I have a couple of clarifying questions, Bonnie, about what you wrote. Maybe I am just reading it wrong, but I am unclear in one point and confused in another. 🙂 1 – Does your sentence before the “Pros” imply that the author gives a case for believers rightly living in a homosexual relationship? and 2 – I am confused in your “Cons” paragraph about whether his recommendation is to have a mentor of the same sex (which is what I think you said) or the opposite sex (which is what you seem to question the wisdom of). This whole thing is a topic that really interests me; as you know, it has directly touched our family.
Hi! Thanks for commenting.
1) I did word that in a confusing way. The author does not believe that a follower of Jesus can actively engage in a homosexual relationship. I should have said that whether a person is same-sex attracted or opposite-sex attracted, the author believes there are specific ways to live under Jesus.
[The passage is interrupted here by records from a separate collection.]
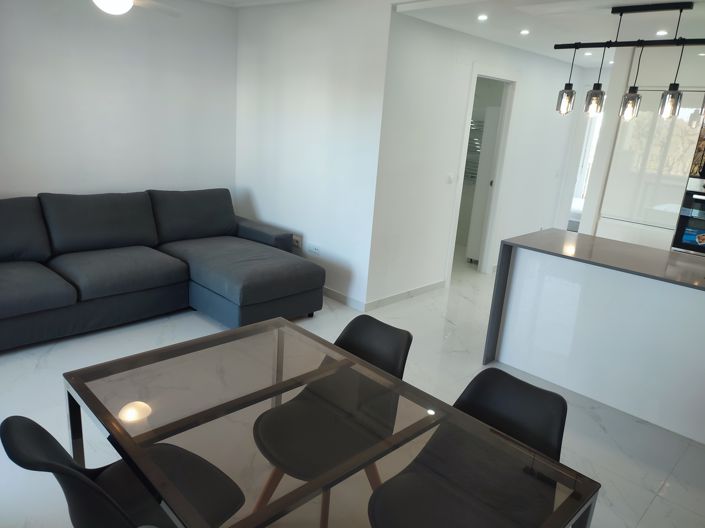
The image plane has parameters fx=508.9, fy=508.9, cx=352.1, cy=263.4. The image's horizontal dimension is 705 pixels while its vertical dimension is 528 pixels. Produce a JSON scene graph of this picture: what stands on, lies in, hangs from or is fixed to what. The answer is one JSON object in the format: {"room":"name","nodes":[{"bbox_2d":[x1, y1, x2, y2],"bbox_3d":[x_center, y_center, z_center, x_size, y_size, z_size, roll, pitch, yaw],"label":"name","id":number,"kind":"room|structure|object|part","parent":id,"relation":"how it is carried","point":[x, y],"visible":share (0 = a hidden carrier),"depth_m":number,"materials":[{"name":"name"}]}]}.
{"room":"living room","nodes":[
{"label":"living room","id":0,"kind":"room"},
{"bbox_2d":[0,0,237,201],"bbox_3d":[-2.648,-1.026,4.072,0.136,2.617,4.049,19,22,41],"label":"left wall","id":1,"kind":"structure","parent":0,"point":[94,167],"depth_m":4.44,"materials":[{"name":"white paint"}]},
{"bbox_2d":[234,0,391,308],"bbox_3d":[-0.494,-1.082,4.833,2.094,2.623,0.128,19,22,41],"label":"side wall","id":2,"kind":"structure","parent":0,"point":[264,209],"depth_m":4.56,"materials":[{"name":"white paint"}]},
{"bbox_2d":[292,235,302,248],"bbox_3d":[-0.552,-0.215,4.959,0.136,0.105,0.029,19,22,41],"label":"wall socket","id":3,"kind":"object","parent":2,"relation":"attached to","point":[295,243],"visible":0.84,"depth_m":4.94,"materials":[{"name":"white"}]},
{"bbox_2d":[308,243,320,255],"bbox_3d":[-0.364,-0.130,4.795,0.161,0.091,0.011,19,22,41],"label":"wall socket","id":4,"kind":"object","parent":2,"relation":"attached to","point":[316,250],"visible":0.99,"depth_m":4.79,"materials":[{"name":"white plastic"}]},
{"bbox_2d":[323,286,365,310],"bbox_3d":[-0.743,0.082,5.304,2.522,0.089,0.015,19,22,41],"label":"baseboard","id":5,"kind":"structure","parent":2,"relation":"attached to","point":[343,300],"depth_m":4.65,"materials":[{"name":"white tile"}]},
{"bbox_2d":[0,243,704,527],"bbox_3d":[0.998,0.576,4.398,6.614,0.101,9.608,19,22,41],"label":"floor","id":6,"kind":"structure","parent":0,"point":[653,505],"depth_m":3.09,"materials":[{"name":"white tile"}]},
{"bbox_2d":[0,414,247,527],"bbox_3d":[-0.702,0.804,1.609,0.496,0.799,0.568,19,22,41],"label":"chair","id":7,"kind":"object","parent":6,"relation":"on","point":[12,417],"visible":0.82,"depth_m":1.44,"materials":[{"name":"black plastic"}]},
{"bbox_2d":[0,188,323,350],"bbox_3d":[-1.800,0.007,3.811,1.921,0.890,3.114,19,22,41],"label":"sectional sofa","id":8,"kind":"object","parent":6,"relation":"on","point":[247,292],"visible":0.99,"depth_m":3.94,"materials":[{"name":"grey fabric"}]},
{"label":"armrest","id":9,"kind":"part","parent":8,"relation":"part of","materials":[{"name":"grey fabric"}]},
{"bbox_2d":[63,316,597,527],"bbox_3d":[-0.189,0.842,1.704,1.444,0.723,0.941,19,22,41],"label":"dining table","id":10,"kind":"object","parent":6,"relation":"on","point":[117,435],"visible":0.98,"depth_m":1.52,"materials":[{"name":"glass"}]},
{"bbox_2d":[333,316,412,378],"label":"chair","id":11,"kind":"object","parent":6,"relation":"on","point":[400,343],"visible":0.23,"depth_m":2.28,"materials":[{"name":"black plastic"}]},
{"bbox_2d":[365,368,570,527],"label":"dining chair","id":12,"kind":"object","parent":6,"relation":"on","point":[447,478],"visible":0.92,"depth_m":1.65,"materials":[{"name":"black plastic"}]},
{"bbox_2d":[485,230,704,444],"bbox_3d":[2.164,0.536,3.011,2.680,0.940,0.768,19,22,41],"label":"kitchen island","id":13,"kind":"object","parent":6,"relation":"on","point":[676,296],"visible":0.97,"depth_m":3.20,"materials":[{"name":"white"}]},
{"bbox_2d":[589,50,704,251],"bbox_3d":[2.974,-0.666,4.641,1.014,2.426,0.663,19,22,41],"label":"kitchen cabinet","id":14,"kind":"object","parent":6,"relation":"on","point":[609,207],"visible":0.5,"depth_m":4.47,"materials":[{"name":"white laminate"}]},
{"bbox_2d":[671,178,704,255],"bbox_3d":[3.086,-0.343,4.180,0.662,0.654,0.497,19,22,41],"label":"oven","id":15,"kind":"object","parent":14,"relation":"in","point":[699,200],"visible":0.93,"depth_m":4.20,"materials":[{"name":"metal"}]},
{"bbox_2d":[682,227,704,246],"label":"sticker","id":16,"kind":"object","parent":15,"relation":"attached to","point":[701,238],"visible":0.99,"depth_m":4.16,"materials":[{"name":"blue"}]},
{"bbox_2d":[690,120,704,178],"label":"microwave","id":17,"kind":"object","parent":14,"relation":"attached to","point":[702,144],"visible":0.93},
{"bbox_2d":[204,0,704,67],"bbox_3d":[1.072,-1.888,3.505,5.731,0.218,8.685,19,22,41],"label":"ceiling","id":18,"kind":"structure","parent":0,"point":[621,2],"depth_m":3.94,"materials":[{"name":"white paint"}]},
{"bbox_2d":[92,0,181,16],"bbox_3d":[-1.490,-1.720,3.068,1.133,0.381,1.141,12,18,25],"label":"ceiling fan","id":19,"kind":"object","parent":18,"relation":"hanging from","point":[126,2],"visible":0.99,"depth_m":3.16,"materials":[{"name":"white"}]},
{"bbox_2d":[477,14,487,20],"bbox_3d":[0.996,-1.880,3.885,0.102,0.013,0.103,-7,19,-34],"label":"recessed light","id":20,"kind":"object","parent":18,"relation":"in","point":[482,17],"visible":0.97,"depth_m":3.88,"materials":[{"name":"white"}]},
{"bbox_2d":[520,29,529,34],"bbox_3d":[1.482,-1.987,4.363,0.104,0.012,0.104,19,22,41],"label":"recessed light","id":21,"kind":"object","parent":18,"relation":"in","point":[524,31],"visible":0.98,"depth_m":4.35,"materials":[{"name":"white"}]},
{"bbox_2d":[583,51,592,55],"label":"recessed light","id":22,"kind":"object","parent":18,"relation":"in","point":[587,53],"visible":0.97,"depth_m":5.26,"materials":[{"name":"white"}]},
{"bbox_2d":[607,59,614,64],"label":"recessed light","id":23,"kind":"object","parent":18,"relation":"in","point":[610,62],"visible":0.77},
{"bbox_2d":[551,0,704,122],"bbox_3d":[1.910,-1.265,3.195,1.220,0.690,0.135,19,22,41],"label":"pendant light","id":24,"kind":"object","parent":18,"relation":"hanging from","point":[565,92],"visible":1,"depth_m":3.27,"materials":[{"name":"black metal"}]},
{"bbox_2d":[656,29,667,35],"bbox_3d":[2.383,-1.774,3.911,0.101,0.020,0.101,19,22,41],"label":"recessed light","id":25,"kind":"object","parent":18,"relation":"in","point":[660,33],"visible":0.97,"depth_m":3.90,"materials":[{"name":"white"}]},
{"bbox_2d":[464,119,484,182],"bbox_3d":[1.643,-1.498,6.830,0.626,0.836,0.132,19,22,41],"label":"towel rack","id":26,"kind":"object","parent":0,"point":[472,176],"visible":0.38,"depth_m":6.80,"materials":[{"name":"metal"}]},
{"bbox_2d":[365,14,586,308],"bbox_3d":[1.546,-1.076,5.561,0.121,2.484,3.684,19,22,41],"label":"hallway wall","id":27,"kind":"structure","parent":0,"point":[556,71],"depth_m":4.76,"materials":[{"name":"white paint"}]},
{"bbox_2d":[366,280,445,309],"bbox_3d":[-0.375,0.061,5.495,2.332,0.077,1.507,19,22,41],"label":"baseboard","id":28,"kind":"structure","parent":27,"relation":"attached to","point":[426,287],"depth_m":4.78,"materials":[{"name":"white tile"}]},
{"bbox_2d":[446,173,453,183],"bbox_3d":[0.959,-0.833,4.966,0.013,0.109,0.086,19,22,41],"label":"light switch","id":29,"kind":"object","parent":27,"relation":"attached to","point":[450,179],"visible":0.98,"depth_m":4.96,"materials":[{"name":"white plastic"}]},
{"bbox_2d":[445,65,518,279],"bbox_3d":[1.324,-0.904,5.439,0.139,2.200,0.964,19,22,41],"label":"door frame","id":30,"kind":"structure","parent":27,"relation":"in","point":[459,184],"depth_m":5.46,"materials":[{"name":"white paint"}]},
{"bbox_2d":[467,103,500,264],"bbox_3d":[1.725,-0.927,6.127,0.380,1.922,0.440,19,22,41],"label":"door","id":31,"kind":"structure","parent":30,"relation":"in","point":[489,111],"depth_m":6.02,"materials":[{"name":"white"}]},
{"bbox_2d":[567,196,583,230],"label":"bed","id":32,"kind":"object","parent":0,"point":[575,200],"visible":0.14,"depth_m":7.88,"materials":[{"name":"white fabric"}]},
{"bbox_2d":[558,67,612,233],"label":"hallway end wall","id":33,"kind":"structure","parent":0,"point":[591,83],"depth_m":6.77,"materials":[{"name":"white paint"}]},
{"bbox_2d":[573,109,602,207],"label":"window","id":34,"kind":"structure","parent":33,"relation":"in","point":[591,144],"depth_m":8.34,"materials":[{"name":"white"}]}
]}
2) The author’s recommendation is that regardless of sexual attraction, a person should be in an opposite-sex mentor relationship. My confusion is in regard to the fact that typically “the church” recommends that women and men not counsel together due to the potential stumbling there as opposite-sex attracted people. If that is accurate, then it seems that it would also be dangerous to require a same-sex attracted person to closely counsel with someone they might be tempted to stumble with. Personally, I do not believe that there ought to be hard and fast rules in either situation, as the Jesus of the Bible is not about one-size-fits-all rules, but about hearts being turned toward God in dynamic relationship with Him. Instead, I think each person, each couple, each counselor, should be walking with the Holy Spirit, follow His prompting as to their own personal struggles and strengths, and take necessary precautions as He leads them.
I wondered if that were what you were questioning about his recommendation. That is something I have never pondered. Worth thinking about.